GET AN EXTENSION
Hobby Farms|May - June 2023
County extension services offer an abundance of information on all things ag-related when you have crop, livestock or farming questions.
SARAH E. COLEMAN
GET AN EXTENSION

Do you need help determining what bug is eating your tomatoes? Do you want to bring your horse home but aren't sure where to locate your barn? Are you worried about food poisoning when you try to can this summer? All of these questions - and so many more! - can be answered by your local cooperative extension agency. Staffed by local experts with boots-on-the-ground experience, this office is tasked with disseminating science-based agricultural information to anyone who asks for it.

One of the most underutilized farmer resources throughout the nation, extension offices were solely created to disseminate information to those interested in or new to agriculture.

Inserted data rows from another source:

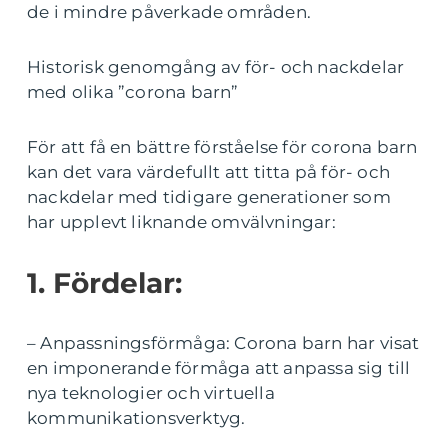
de i mindre påverkade områden.
Historisk genomgång av för- och nackdelar
med olika ”corona barn”
För att få en bättre förståelse för corona barn
kan det vara värdefullt att titta på för- och
nackdelar med tidigare generationer som
har upplevt liknande omvälvningar:
1. Fördelar:
– Anpassningsförmåga: Corona barn har visat
en imponerande förmåga att anpassa sig till
nya teknologier och virtuella
kommunikationsverktyg.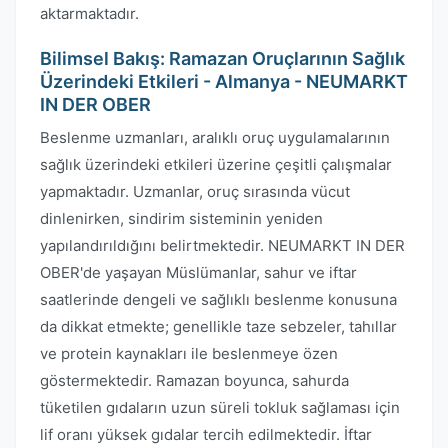
aktarmaktadır.
Bilimsel Bakış: Ramazan Oruçlarının Sağlık
Üzerindeki Etkileri - Almanya - NEUMARKT
IN DER OBER
Beslenme uzmanları, aralıklı oruç uygulamalarının
sağlık üzerindeki etkileri üzerine çeşitli çalışmalar
yapmaktadır. Uzmanlar, oruç sırasında vücut
dinlenirken, sindirim sisteminin yeniden
yapılandırıldığını belirtmektedir. NEUMARKT IN DER
OBER'de yaşayan Müslümanlar, sahur ve iftar
saatlerinde dengeli ve sağlıklı beslenme konusuna
da dikkat etmekte; genellikle taze sebzeler, tahıllar
ve protein kaynakları ile beslenmeye özen
göstermektedir. Ramazan boyunca, sahurda
tüketilen gıdaların uzun süreli tokluk sağlaması için
lif oranı yüksek gıdalar tercih edilmektedir. İftar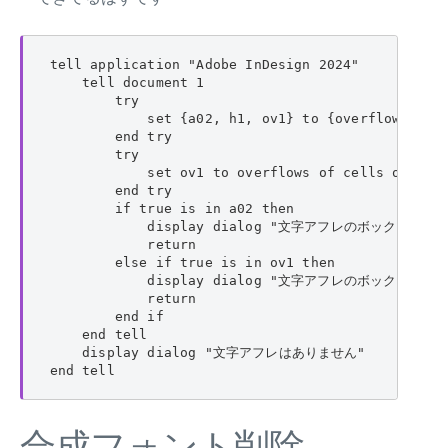
tell application "Adobe InDesign 2024"

    tell document 1

        try

            set {a02, h1, ov1} to {overflows of p
        end try

        try

            set ov1 to overflows of cells of tabl
        end try

        if true is in a02 then

            display dialog "文字アフレのボックスがあ
            return

        else if true is in ov1 then

            display dialog "文字アフレのボックスがあ
            return

        end if

    end tell

    display dialog "文字アフレはありません"

end tell
合成フォント削除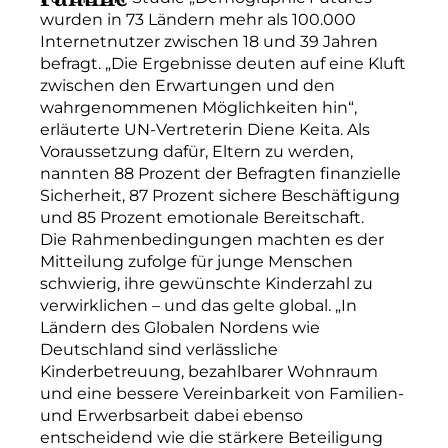
wurden in 73 Ländern mehr als 100.000
Internetnutzer zwischen 18 und 39 Jahren
befragt. „Die Ergebnisse deuten auf eine Kluft
zwischen den Erwartungen und den
wahrgenommenen Möglichkeiten hin“,
erläuterte UN-Vertreterin Diene Keita. Als
Voraussetzung dafür, Eltern zu werden,
nannten 88 Prozent der Befragten finanzielle
Sicherheit, 87 Prozent sichere Beschäftigung
und 85 Prozent emotionale Bereitschaft.
Die Rahmenbedingungen machten es der
Mitteilung zufolge für junge Menschen
schwierig, ihre gewünschte Kinderzahl zu
verwirklichen – und das gelte global. „In
Ländern des Globalen Nordens wie
Deutschland sind verlässliche
Kinderbetreuung, bezahlbarer Wohnraum
und eine bessere Vereinbarkeit von Familien-
und Erwerbsarbeit dabei ebenso
entscheidend wie die stärkere Beteiligung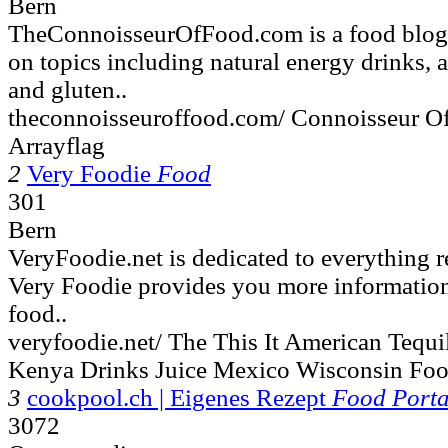
Bern
TheConnoisseurOfFood.com is a food blog th
on topics including natural energy drinks, 
and gluten..
theconnoisseuroffood.com/ Connoisseur O
Arrayflag
2
Very Foodie
Food
301
Bern
VeryFoodie.net is dedicated to everything r
Very Foodie provides you more information
food..
veryfoodie.net/ The This It American Tequ
Kenya Drinks Juice Mexico Wisconsin Fo
3
cookpool.ch | Eigenes Rezept
Food Porta
3072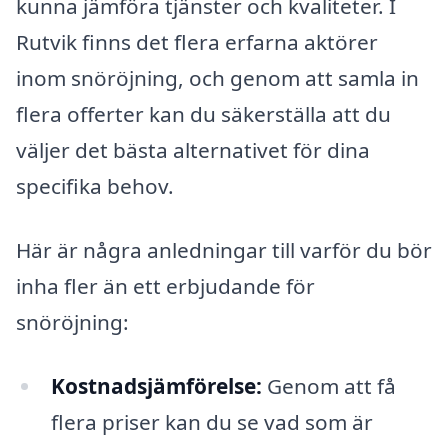
kunna jämföra tjänster och kvaliteter. I
Rutvik finns det flera erfarna aktörer
inom snöröjning, och genom att samla in
flera offerter kan du säkerställa att du
väljer det bästa alternativet för dina
specifika behov.
Här är några anledningar till varför du bör
inha fler än ett erbjudande för
snöröjning:
Kostnadsjämförelse:
Genom att få
flera priser kan du se vad som är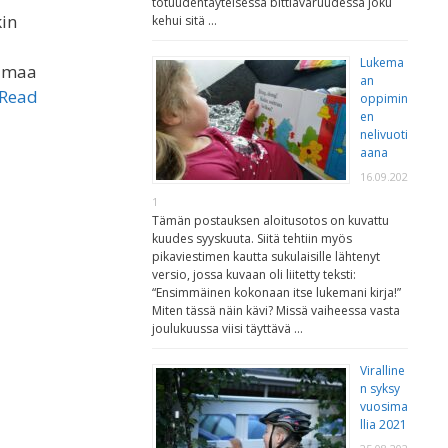
totuudentäyteisessä bittiavaruudessa joku
kin
kehui sitä …
Lukema
samaa
an
Read
oppimin
en
nelivuoti
aana
16.09.202
1
Tämän postauksen aloitusotos on kuvattu
kuudes syyskuuta. Siitä tehtiin myös
pikaviestimen kautta sukulaisille lähtenyt
versio, jossa kuvaan oli liitetty teksti:
“Ensimmäinen kokonaan itse lukemani kirja!”
Miten tässä näin kävi? Missä vaiheessa vasta
joulukuussa viisi täyttävä …
Viralline
n syksy
vuosima
llia 2021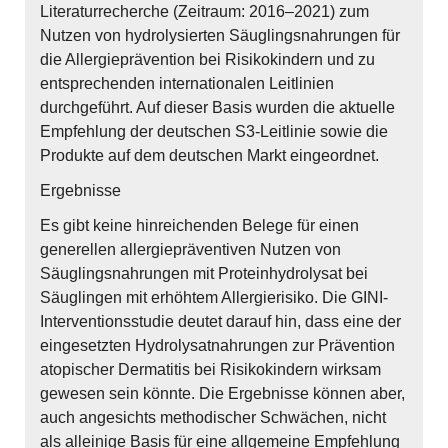
Literaturrecherche (Zeitraum: 2016–2021) zum
Nutzen von hydrolysierten Säuglingsnahrungen für
die Allergieprävention bei Risikokindern und zu
entsprechenden internationalen Leitlinien
durchgeführt. Auf dieser Basis wurden die aktuelle
Empfehlung der deutschen S3-Leitlinie sowie die
Produkte auf dem deutschen Markt eingeordnet.
Ergebnisse
Es gibt keine hinreichenden Belege für einen
generellen allergiepräventiven Nutzen von
Säuglingsnahrungen mit Proteinhydrolysat bei
Säuglingen mit erhöhtem Allergierisiko. Die GINI-
Interventionsstudie deutet darauf hin, dass eine der
eingesetzten Hydrolysatnahrungen zur Prävention
atopischer Dermatitis bei Risikokindern wirksam
gewesen sein könnte. Die Ergebnisse können aber,
auch angesichts methodischer Schwächen, nicht
als alleinige Basis für eine allgemeine Empfehlung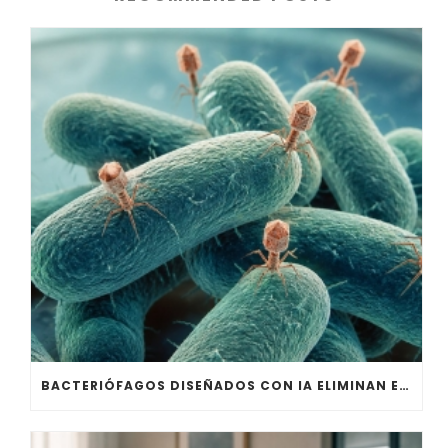
BACTERIÓFAGOS DISEÑADOS CON IA ELIMINAN E. COLI EN ESTUDIO DE STANFORD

Though the definition of agriculture today may be vastly different from what it was in the late 1800s when the agricultural revolution began, the mission of extension offices around the country remains the same: to provide research-based education to those interested in agriculture.

Extension is directly affiliated with land-grant universities (also called land-grant institutions or land-grant colleges) - schools of higher education that received federal support in the form of land and funding. The purpose of these schools was to teach agriculture, science, engineering and military science. Additional congressional acts allowed for the funding of agricultural experiment stations and the dissemination of information gleaned from research conducted at these stations.

Extension was formalized by Congress in 1914, when more than 50% of the U.S. population lived in a rural area and 30% of the workforce was engaged in agriculture. Today, less than 2% of Americans make their living farming and only 17% live in "rural" areas, but extension's mission to disseminate agriculture information remains the same.